Editor’s Note: Katharine Moon spoke with NPR’s “All things Considered” on the recent cyber attack on Sony Pictures and North Korea’s possible involvement in this attack. Read an excerpt below and
listen to the full interview
Audie Cornish, host: North Korea says, it wasn’t us. The country is denying its involvement in the embarrassing corporate hack of Sony Pictures Entertainment. That hack happened last week, revealing staff medical records and salaries of nearly 7,000 global employees. It’s thought that some unreleased films were leaked, as well. So could North Korea actually pull off something like this? NPR’s Elise Hu reports on the cyber-espionage skills of the so-called Hermit Kingdom.
Elise Hu: Kim Jong Un, the dictator of North Korea, is revered as a god, but only by his people who are part of the most cut off society in the world. In America, he’s about to be featured in a slapstick comedy starring well-known goofballs Seth Rogen and James Franco.
Elise Hu: It sounds like just a silly movie, right? Well, not to the North Korean dictator.

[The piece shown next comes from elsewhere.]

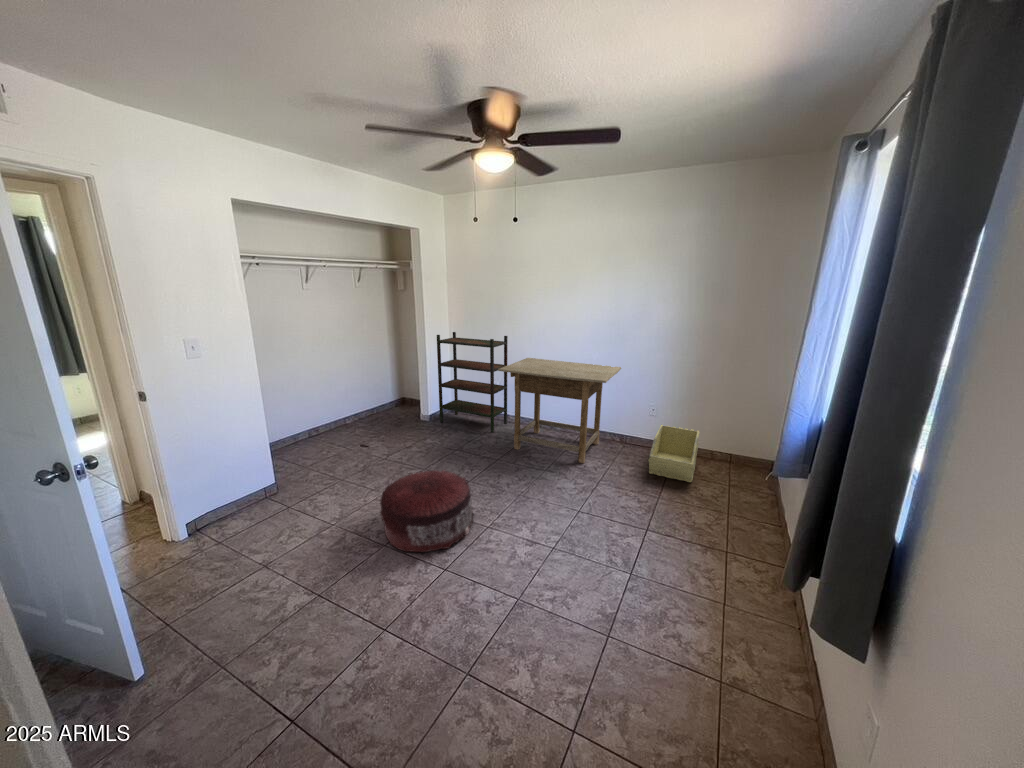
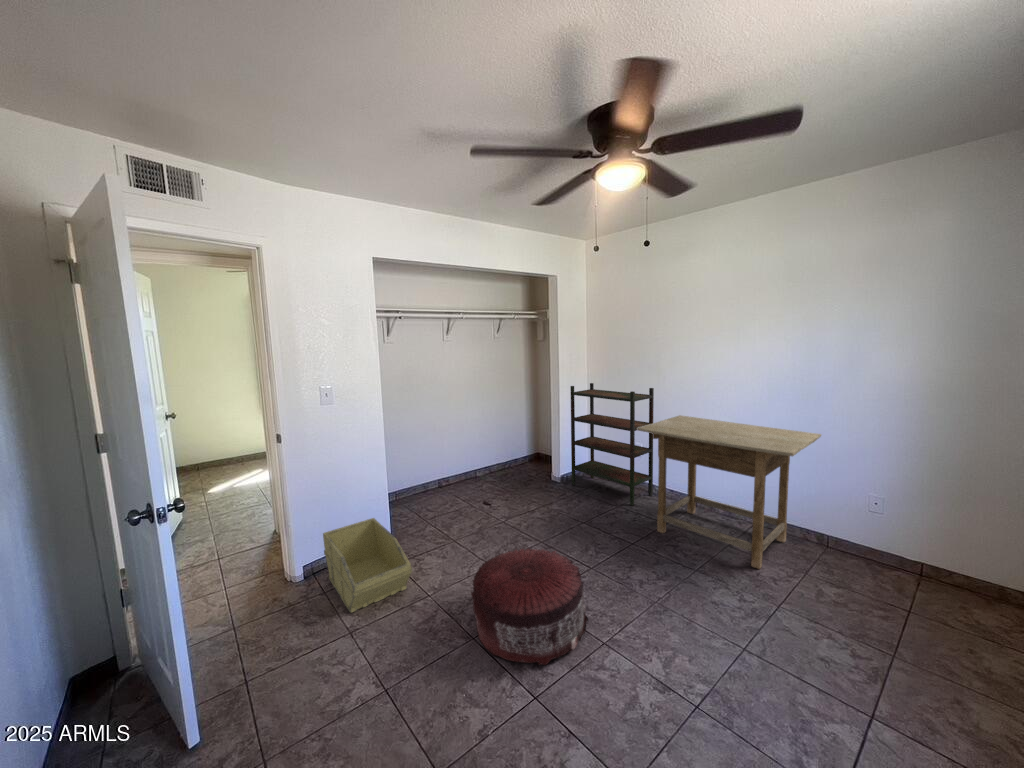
storage bin: present [648,425,700,482] -> present [323,518,412,613]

Katharine Moon: The North Korean state has been taking this really seriously.
Elise Hu: Katharine Moon is the chair in Korea Studies at the Brookings Institution, a Washington think tank.
Katharine Moon: North Koreans do not have an independent world of art and entertainment. And so they don’t separate propaganda from entertainment. So it’s very difficult for them to understand that the U.S. and many other countries have a, you know, completely independent world that’s called Hollywood.
Elise Hu: The Hollywood studio releasing the film – Sony – shrugged off North Korea’s promise of, quote, “merciless counter-measures” until last week. That’s when hackers hit the studio. They stole 40 gigs of sensitive data, including unreleased films, social security numbers and details on salary negotiations. Amy Chang is a cybersecurity researcher at the Center for New American Security.